Lebanon News

Bomb wounds six Italian peacekeepers in Lebanon

BEIRUT: A roadside bomb blew up a U.N. vehicle on a highway leading to the southern Lebanese port city of Sidon Friday, wounding six Italian peacekeepers, two seriously, security sources told The Daily Star.

Italian military chief of staff spokesman Massimo Fogari denied earlier reports that an Italian soldier had died in the attack.

The six wounded soldiers were transported to Hammoud hospital in Sidon. Two Lebanese civilians, Tannous Tanious and Amine Dawoud, who were standing about 50 meters away from the location of the blast were also slightly wounded, a security source said.

No group has claimed responsibility for the attack.

 "There were six peacekeepers wounded. One with a serious injury and the rest have moderate injuries. They are all at the hospital," UNIFIL spokesperson Neeraj Singh told The Daily Star.

"Our teams are on their way [to the location]."

The UNIFIL peacekeeping force is deployed in southern Lebanon to monitor the border with Israel.

Lebanese leaders strongly condemned the attack, with President Michel Sleiman describing it as a criminal act meant to destabilize the country. "This criminal act aims at threatening the country's security and stability," he said said in a statement.

Parliament Speaker Nabih Berri also voiced his concern over the attack. "We are condemning this terrorist crime, as we offer our condolences to the UNIFIL leadership and especially the Italian unit, hoping for the speedy recovery of those wounded," Berri said in the statement, adding that Lebanon's state of political paralysis threatens the country's security and spreads chaos.

Meanwhile, caretaker Prime Minister Saad Hariri warned of any attempts to use Lebanese territory “to send messages to the international community and specifically to UNIFIL in south Lebanon.”

“We hope that the international forces resume their work according to [United Nations Security Council Resolution] 1701. The Lebanese government considers [the resolution] a basic rule for preserving stability and preventing violence in the area," Hariri said in a statement.

Resolution 1701 was drafted to end the 2006 war between Lebanon and Israel.

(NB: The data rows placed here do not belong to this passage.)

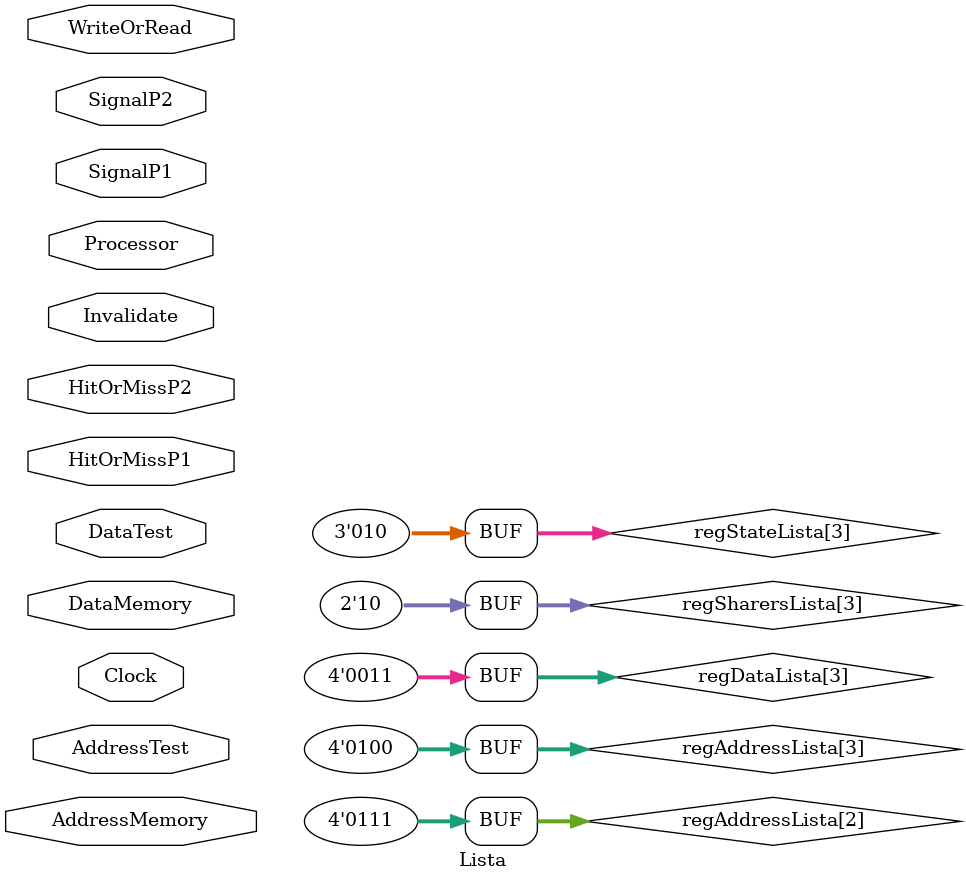
<source format=v>
module Lista(Clock, AddressTest, DataTest, HitOrMissP2, HitOrMissP1, SignalP1, SignalP2, DataMemory, AddressMemory, Processor, Invalidate, WriteOrRead);

	input Clock;
	
	input[1:0] Processor, WriteOrRead;
	input[1:0] Invalidate;
	input[2:0] SignalP1, SignalP2;
	input[1:0] HitOrMissP2;
	input[1:0] HitOrMissP1;
	input[3:0] DataTest;			
	input[3:0] AddressTest;		
	input[3:0] AddressMemory, DataMemory;
	
	// Variáveis Aux
	//output reg[3:0] auxBlock;
	
	// Variáveis Auxiliadoras
	reg[3:0] regAddressLista[3:0];			// Endereços
	reg[2:0] regStateLista[3:0];				// Estados
	reg[3:0] regDataLista[3:0];				// Dados
	reg[1:0] regSharersLista[3:0];			// Sharers
	reg[1:0] signalSharers;				//	sinal do Sharers
	
	
	// Contador
	integer cont, i, aux;
	
	/* Address
	empty - 0000
	100	- 0001
	108	- 0010
	110	- 0011
	118	- 0100
	120	- 0101
	128	- 0110
	130	- 0111
	138	- 1000
	*/
	
	/* State
	empty - 000
	I - 001
	S - 010
	M - 011
	*/
	
	/* Data
	empty - 0000
	08	- 0001
	10 - 0010
	18 - 0011
	20 - 0100
	28 - 0101
	68 - 0110
	78 - 0111
	80 - 1000
	90 - 1001
	*/
	
	/* Bloco
	empty - 000
	B0 - 001
	B1 - 010
	B2 - 011
	B3 - 100
	*/
	
	
	
	
	initial begin
	
// LISTA - CacheL2

//	   State = M				    		 Address = 100					  		 Data	= 10					 Sharers = 		P0,0
		regStateLista[0] = 3'b011;   		 regAddressLista[0] = 4'b0001; 	 		 regDataLista[0] = 4'b0010;   regSharersLista[0] = 3'b001; 

//		State = S				 			 Address = 108			   			 Data	= 08					 Sharers = 		P0,0
		regStateLista[1] = 3'b010; 		 regAddressLista[1] = 4'b0010; 	 		 regDataLista[1] = 4'b0001; 	 regSharersLista[1] = 3'b001;
	
//	 	   State = M				  		 Address = 130							 Data	= 68					 Sharers = 		P0,1
		regStateLista[2] = 3'b011; 		 regAddressLista[2] = 4'b0111; 	 	 	 regDataLista[2] = 4'b0110; 	 regSharersLista[2] = 3'b010;
	
//	 		State = S				  		 Address = 118			   			 Data	= 18						Sharers = 		P0,1
		regStateLista[3] = 3'b010; 		 regAddressLista[3] = 4'b0100; 	 		 regDataLista[3] = 4'b0011; 		regSharersLista[3] = 3'b010;
	

//------------------------------------------------------------------------------------------
	cont = 0;
	aux = 0;
	aux1 = 0;
	end
	
	always@(negedge Clock) begin
		signalSharers = 2'b00;
			
		#5;
		if(SignalP1 == 2'b001 && HitOrMissP1 == 2'b00 && HitOrMissP2 == 2'b00 && Processor == 2'b00 && aux ==1) // Letra D
			begin
				signalSharers = 2'b11;						// Sharers = Sharers + {P}
				regAddressLista[0] <= AddressMemory;	// Recebe o endereço da memoria
				regDataLista[0] <= DataMemory;			// Recebe o dado da memória
				regSharersLista[0] = 2'b01;				// P0_0
				regStateLista[0] = 2'b10;					//	O estado é mudado para Shared
			end
		if(HitOrMissP1 == 2'b00 && HitOrMissP2 == 2'b00 && Processor == 2'b00 && SignalP1 == 2'b001 && aux !=1) // Letra b
			begin
				regAddressLista[1] <= AddressMemory;	// Recebe o valor da memória
				regDataLista[1] <= DataMemory;			// Recebe o valor da memória
				regStateLista[1] = 2'b10;					//	O estado é mudado para Shared
				regSharersLista[1] = 2'b01;				// P0_0
				signalSharers = 2'b11;						// Sharers = Sharers + {P}
				aux = 1;
				aux1 = 1;
			end
			
		if(SignalP1 == 2'b010 && HitOrMissP1 == 2'b01 && WriteOrRead == 2'b01 && aux1 == 1) // Letra c
			begin
				signalSharers = 2'b10;						// Sharers = {P}
				regSharersLista[1] = 2'b01;				// P0_0
				regDataLista[1] = DataTest;				// 
				regStateLista[1] = 2'b11;					//	O estado é mudado para Modificado
			end
		if(SignalP2 == 2'b011 && HitOrMissP1 == 2'b01 && HitOrMissP2 == 2'b00 && Processor == 2'b01)
			begin
				cont = 1000;
				signalSharers = 2'b11;						// Sharers = Sharers + {P}
				regSharersLista[0] = 2'b11;				// P0_0 + P0_1
				regSharersLista[2] = 2'b00;				// empty
				regStateLista[2] = 2'b01;					//	O estado é mudado para Invalido
			end
		if(Invalidate == 2'b01 && HitOrMissP1 == 2'b01 && HitOrMissP2 == 2'b01 && Processor == 2'b01)
			begin
				signalSharers = 2'b10;					// Sharers = {P}
				regDataLista[0] = DataTest;				//	Recebe o valor escrito
				regStateLista[0] = 2'b11;					// O estado é mudado para modificado
				regSharersLista[0] = 2'b10;				// P0_1
			end
		if(SignalP1 == 3'b100 && WriteOrRead == 2'b01 && HitOrMissP1 == 2'b01 && HitOrMissP2 == 2'b01)
			begin
				regDataLista[0] = DataTest;	// escreve o valor passado
				regStateLista[0] = 2'b11;		// O estado é mudado para modificado
				signalSharers = 2'b10;			// Sharers = {P}
				regSharersLista[0] = 2'b01;	// P0_0
			end
		if(SignalP2 == 3'b001 && Invalidate == 2'b01 && HitOrMissP1 == 2'b01 && HitOrMissP2 == 2'b01) 
			begin
				regStateLista[0] = 2'b10;		// O estado é mudado para Shared
				signalSharers = 2'b11;			// Sharers = {P} + Sharers
				regSharersLista[0] = 2'b11;	// P0_1 + P0_0
				regDataLista[0] = 4'b1001;
			end
		if(SignalP2 == 3'b001  && HitOrMissP1 == 2'b00 && HitOrMissP2 == 2'b00 && Processor == 2'b01)
			begin
				regStateLista[0] = 2'b10; 	// Estado mudou para shared
				regSharersLista[0] = 2'b01;// P0_0
				regAddressLista[0] = AddressTest;
				regDataLista[2] = 4'b0010;
				signalSharers = 2'b11;		//Sharers = Sharers + {P}
				regStateLista[2] = 2'b10;	// Estado mudou para shared
				regSharersLista[2] = 2'b10;// P0_1
			end
	end

endmodule

</source>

The UNIFIL peacekeeping presence was beefed up in the wake of the conflict and is mandated with maintaining a cessation of hostilities, as well as monitoring the implementation of 1701.

Lebanese Prime Minister-designate Najib Mikati condemned the attack, praising the U.N. for preserving stability and security in south Lebanon.

Mikati's remarks came during a telephone conversation with U.N. Special Coordinator for Lebanon Michael Williams, a statement from his press office said.

Italy’s Foreign Minister Franco Frattini expressed his deepest sympathy after hearing news of the casualties and expressed the country's support for its military.

"We are making a crucial contribution to stability in one of the most sensitive areas in the Middle East region," Frattini was quoted by Italian news agency ANSA.

Security sources said Judge Dany Zaanni was tasked to oversee the investigation. The blast blew away 1.2 meter of the concrete wall where the bomb was placed and left a 50 centimeter deep hole in the ground.

Italy has 2,000 soldiers in the UNIFIL force – the largest contingent of foreign troops in Lebanon.

UNIFIL has about 12,000 troops and naval personnel in Lebanon after its expansion under a U.N. Security Council resolution that halted the 2006 Israel-Hezbollah war in southern Lebanon.

The attack came few hours after UNIFIL commemorated the International Day of United Nations Peacekeepers, remembering colleagues who lost their lives in the line of duty and celebrating their contributions to peace.

A ceremony was held earlier Friday at UNIFIL headquarters in Naqoura to mark the international day that is observed every year on 29 May.

Peacekeepers representing UNIFIL’s 35 different national contingents were joined by local authorities, officers of the Lebanese armed and security forces and diplomatic representatives.

UNIFIL Acting Force Commander Brigadier-General Santi Bonfanti, and Brigadier General Emile Salloum representing the Lebanese Armed Forces Commander, laid wreaths at the UNIFIL Cenotaph in honor of the peacekeepers who lost their lives in the service of peace. A minute of silence was observed.

There have been 292 fatalities of peacekeepers serving with UNIFIL since its establishment in 1978.

“I pay tribute to you all peacekeepers – men and women, civilian and military, who serve selflessly, tirelessly and courageously in UNIFIL every day. Your work is a source of pride for the United Nations every day of the year,”Bonfanti said at the ceremony.

The attack was the first was since January 2008, when a roadside bomb struck a U.N. vehicle traveling along the same coastal highway, lightly wounding two peacekeepers.

The deadliest recent attack was in June 2007, when six Spanish peacekeepers died after a bomb hit their armored personnel carrier near the Israeli border.